_Wybrany tekst_

╔══

Takiego zdecydowanego zwycięstwa i tak utalentowanego zawodnika dawno nie mieliśmy na naszych biegach. Szymon Dorożyński, 21-latek z Namysłowa, ze startu wystrzelił jak pocisk z katiuszy, a potem swym tempem zmęczył nawet pilotującego bieg na rowerze Świętego Mikołaja, w którego tym razem wcielił się sam głównodowodzący klubem Dominik Krumin. Jeszcze jedno kółko i zamęczyłby nam prezesa na śmierć. Szymonie, dziękujemy za okazane miłosierdzie! Skąd taki talent? Z Opolskiego. Student fizjoterapii reprezentujący obecnie barwy LUKS Azymek Zdzieszowice ma już całkiem bogate biegowe CV i był zdecydowanym faworytem naszej imprezy. Ale jeśli biega się kilometr w 2:44 (2:36 w hali), „trójkę” w 8:27 a 5 km w 14:58, to nie mogło być inaczej. Niemal równe 32:00 na linii 10 km i 32:59 na mecie – to robi wrażenie. Za rok ponownie zaprosimy pana Szymona… ale wypuścimy go na trasę 3 minuty po wszystkich. I radźcie sobie!
– Biegło się o tyle trudno, że cały czas samotnie, ale generalnie bardzo sympatyczna impreza. Szukałem biegu właśnie na takim dystansie i w tym terminie, gdyż potrzebowałem solidnego przetarcia przed Biegiem Sylwestrowym w Trzebnicy, gdzie liczę na dobry wynik – podzielił się na gorąco wrażeniami triumfator. – Potraktowałem bieg poważnie, pod koniec starałem się trzymać tempo ok. 3:15/km, jednak zacząłem jeszcze szybciej. Sił wystarczyło, dodatkowe 200 m na finiszu nie było żadnym problemem. Cieszę się, że mogłem być z wami i pobiec w gronie tylu biegaczy – powiedział sympatyczny namysłowianin.
A grono to było liczne, jak jeszcze nigdy w historii naszego mikołajkowego biegania. Doliczając najmłodszych, którzy pobiegli za Mikołajem na 2 km i musieli zapracować na słodycze od Świętego (pewnie nie wiedzieli, ale wcielił się w niego nasz as, triumfator Grand Prix 2012 Piotr Chodorski), łącznie bawiło się z nami prawie 300 osób! Dziękujemy i chylimy czoła, że nie zrezygnowaliście pod wpływem alarmistycznych wieści meteo, które przez cały weekend były głównym punktem wszystkich serwisów informacyjnych.

╚══

_Dane do analizy wykresów_
╔══

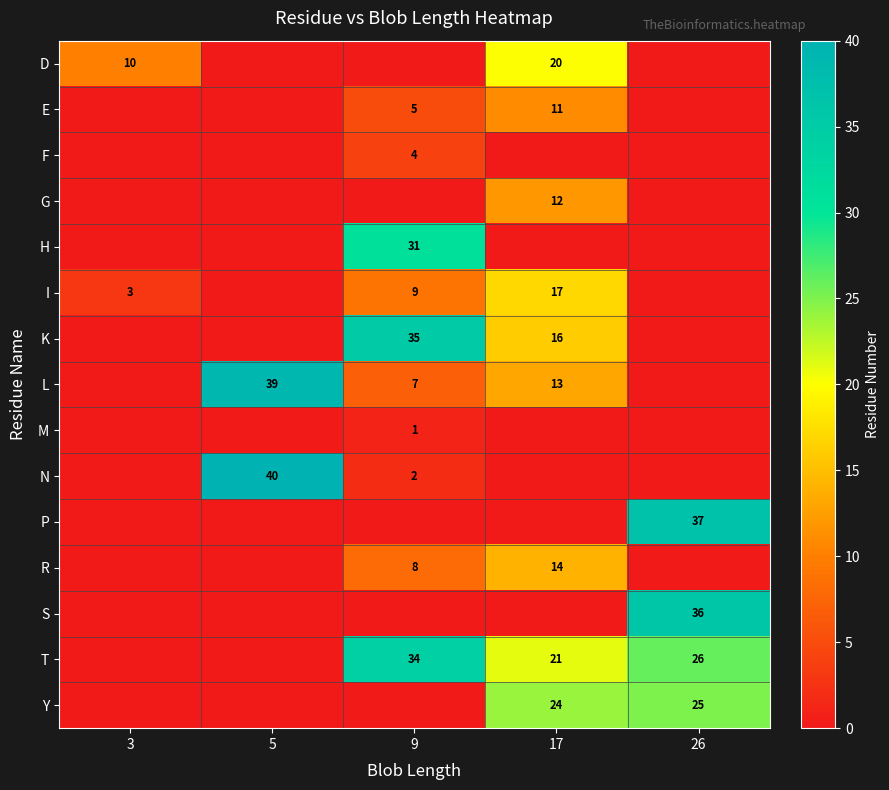

True or false: L has a value of 23 at 17.

False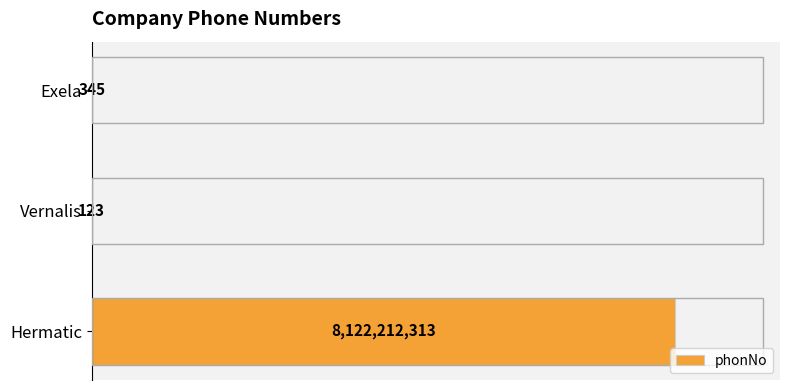

What is the maximum value shown in the chart?

8122212313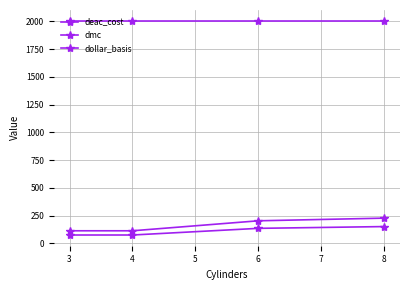

What is the difference between the second highest and minimum values in the dmc series?

60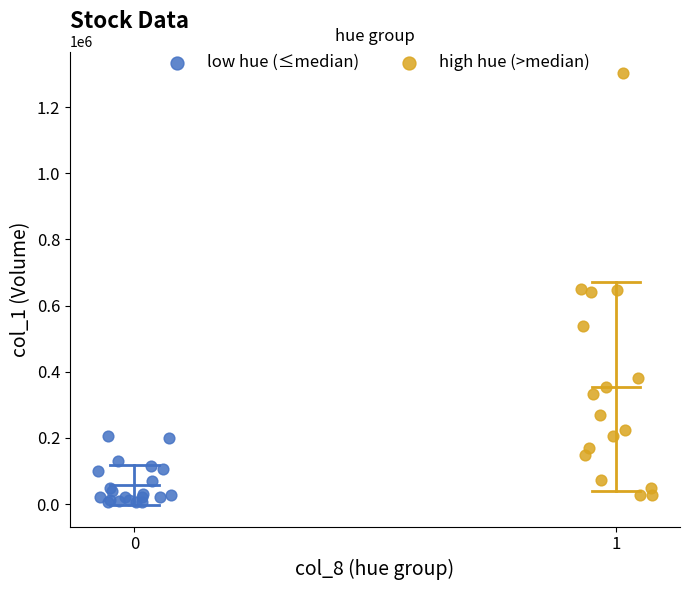

Which series reaches the maximum Y coordinate?

high hue (>median)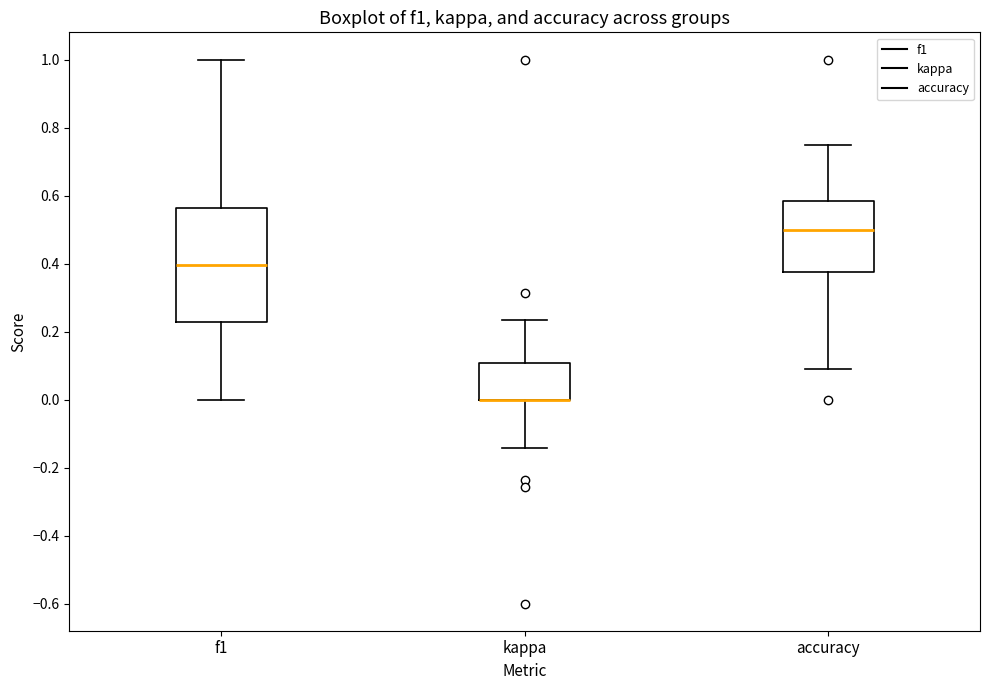

Where does the lower whisker of the box for f1 end on the y-axis? The values are not printed on the chart, so give them approximately, as read against the axis.

0.00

╚══

_Zadanie pisemne_
Podejmij relację z biegu mikołajkowego od miejsca, w którym się kończy. Te dane nie będą potrzebne.

_Wynik zadania_
Z „Ksawerym” żartów nie było. Kiedy w piątkowe popołudnie zjawiliśmy się na trasie, żeby dokonać ostatecznego pomiaru, na koronie wału utrzymanie się na rowerze graniczyło z cudem, a nad głowami trzeszczały łamane przez wietrzysko gałęzie. Autentycznie baliśmy się, że – abstrahując już od ewentualnego niedostatecznego przygotowania trasy – gros spośród was po prostu ze startu zrezygnuje. I jak tu nie wierzyć w szczęśliwy omen? Dzień i dwa przed biegiem – orkan, dzień po biegu – pogoda z cyklu „nawet psa z domu…”, a w dniu startu: niemal bezwietrznie, zimowo, ba, momentami nawet poprószył drobny śnieżek. Oj, mamy chyba chody na górze.
Na tej górze, czyli na podium, oprócz naszego bohatera dnia, znaleźli się jeszcze Patryk Podolski ze Świdnicy (36:21) oraz – miło nam poinformować – nasz reprezentant, Marcin Sakowski z Rychwału (36:31), który zdołał na samej końcówce uporać się z medalistą wielu biegów WKB, Beniaminem Buszewskim. W pierwszej dziesiątce mieliśmy jeszcze Andrzeja Sadowskiego (7.) oraz Damiana Frankowskiego (9.). Byłoby pewnie tych szans jeszcze więcej, ale przecież liczne grono „Piastowiczów” było zaangażowane w sprawne przeprowadzenie imprezy.
Wśród pań nie miała sobie równych powracająca do wysokiej formy Danuta Piskorowska (0:39), a za nią finiszowały Ola Boroń (z Opolszczyzny, podobnie jak triumfator open) oraz Ania Więcek (obydwie wyniki poniżej 45 minut). Rywalizację wśród pań oddaliśmy walkowerem, ale to tylko dlatego, że nasza najlepsza biegaczka, zamiast zrobić miejsce na podium, zrobiła furorę jako Śnieżynka. Jeśli w najbliższym czasie odnotujemy wzrost liczby Klubowiczów, to w zgodnej opinii głównie dzięki osobistemu urokowi i mikołajkowej kreacji Pauliny.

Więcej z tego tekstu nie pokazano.